**Supplied text**
[start]

To justify the "war on terror," the administration
has lately crafted a false historical narrative that could even become a
self-fulfilling prophecy. By claiming that its war is similar to earlier
U.S. struggles against Nazism and then Stalinism (while ignoring the
fact that both Nazi Germany and Soviet Russia were first-rate military
powers, a status al-Qaeda neither has nor can achieve), the
administration could be preparing the case for war with Iran. Such war
would then plunge America into a protracted conflict spanning Iraq,
Iran, Afghanistan and perhaps also Pakistan.
The culture of fear is like a genie that has been
let out of its bottle. It acquires a life of its own -- and can become
demoralizing. America today is not the self-confident and determined
nation that responded to Pearl Harbor; nor is it the America that heard
from its leader, at another moment of crisis, the powerful words "the
only thing we have to fear is fear itself"; nor is it the calm America
that waged the Cold War with quiet persistence despite the knowledge
that a real war could be initiated abruptly within minutes and prompt
the death of 100 million Americans within just a few hours. We are now
divided, uncertain and potentially very susceptible to panic in the
event of another terrorist act in the United States itself.

[end]

**Your objective**
Swap "bottle" for "jar" and write out the passage about the war on terror between "The culture of" and "United States itself.", inclusive. Rely on the passage about the war on terror and nothing else.

Dataset items:
[start]

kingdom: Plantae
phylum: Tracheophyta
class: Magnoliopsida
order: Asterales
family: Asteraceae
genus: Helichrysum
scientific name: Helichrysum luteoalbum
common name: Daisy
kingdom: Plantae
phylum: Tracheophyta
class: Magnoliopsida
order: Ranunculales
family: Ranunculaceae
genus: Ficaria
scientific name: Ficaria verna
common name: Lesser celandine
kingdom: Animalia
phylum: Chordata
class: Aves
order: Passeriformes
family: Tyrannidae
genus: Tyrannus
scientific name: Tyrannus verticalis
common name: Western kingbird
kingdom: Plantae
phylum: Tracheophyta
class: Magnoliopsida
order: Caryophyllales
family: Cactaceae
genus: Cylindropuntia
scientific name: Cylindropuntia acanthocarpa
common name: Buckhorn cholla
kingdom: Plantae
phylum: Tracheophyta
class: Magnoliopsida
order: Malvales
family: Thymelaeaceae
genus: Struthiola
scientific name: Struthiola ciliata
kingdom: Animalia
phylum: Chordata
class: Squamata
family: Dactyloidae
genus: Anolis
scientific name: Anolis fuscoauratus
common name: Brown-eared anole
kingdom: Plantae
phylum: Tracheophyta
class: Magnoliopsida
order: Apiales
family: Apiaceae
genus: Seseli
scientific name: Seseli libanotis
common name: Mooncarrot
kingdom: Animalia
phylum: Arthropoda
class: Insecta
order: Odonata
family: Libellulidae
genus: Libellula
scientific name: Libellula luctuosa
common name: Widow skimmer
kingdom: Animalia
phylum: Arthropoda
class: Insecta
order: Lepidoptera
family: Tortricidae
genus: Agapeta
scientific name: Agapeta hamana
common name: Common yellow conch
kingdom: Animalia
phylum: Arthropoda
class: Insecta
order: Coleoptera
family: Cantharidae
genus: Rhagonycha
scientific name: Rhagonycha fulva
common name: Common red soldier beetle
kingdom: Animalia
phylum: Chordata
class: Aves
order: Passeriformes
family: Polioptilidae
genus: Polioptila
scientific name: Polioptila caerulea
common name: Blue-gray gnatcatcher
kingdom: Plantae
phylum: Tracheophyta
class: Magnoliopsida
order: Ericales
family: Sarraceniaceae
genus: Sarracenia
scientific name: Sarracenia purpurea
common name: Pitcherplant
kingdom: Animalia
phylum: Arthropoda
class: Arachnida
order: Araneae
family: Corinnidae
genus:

[end]

**Finished exercise**
The culture of fear is like a genie that has been
let out of its jar. It acquires a life of its own -- and can become
demoralizing. America today is not the self-confident and determined
nation that responded to Pearl Harbor; nor is it the America that heard
from its leader, at another moment of crisis, the powerful words "the
only thing we have to fear is fear itself"; nor is it the calm America
that waged the Cold War with quiet persistence despite the knowledge
that a real war could be initiated abruptly within minutes and prompt
the death of 100 million Americans within just a few hours. We are now
divided, uncertain and potentially very susceptible to panic in the
event of another terrorist act in the United States itself.